**WORK TO COMPLETE**
Reproduce every row below word for word.

**WORKING DATA**

-=-=-=-=-

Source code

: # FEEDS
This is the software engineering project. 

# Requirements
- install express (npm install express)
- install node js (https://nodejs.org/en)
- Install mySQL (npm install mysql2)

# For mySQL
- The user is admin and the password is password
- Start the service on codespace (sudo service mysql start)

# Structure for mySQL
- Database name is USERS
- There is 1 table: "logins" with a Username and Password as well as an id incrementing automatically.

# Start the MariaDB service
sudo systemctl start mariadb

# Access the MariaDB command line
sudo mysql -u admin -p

-=-=-=-=-

**EXERCISE RESPONSE**
Source code

: # FEEDS
This is the software engineering project. 

# Requirements
- install express (npm install express)
- install node js (https://nodejs.org/en)
- Install mySQL (npm install mysql2)

# For mySQL
- The user is admin and the password is password
- Start the service on codespace (sudo service mysql start)

# Structure for mySQL
- Database name is USERS
- There is 1 table: "logins" with a Username and Password as well as an id incrementing automatically.

# Start the MariaDB service
sudo systemctl start mariadb

# Access the MariaDB command line
sudo mysql -u admin -p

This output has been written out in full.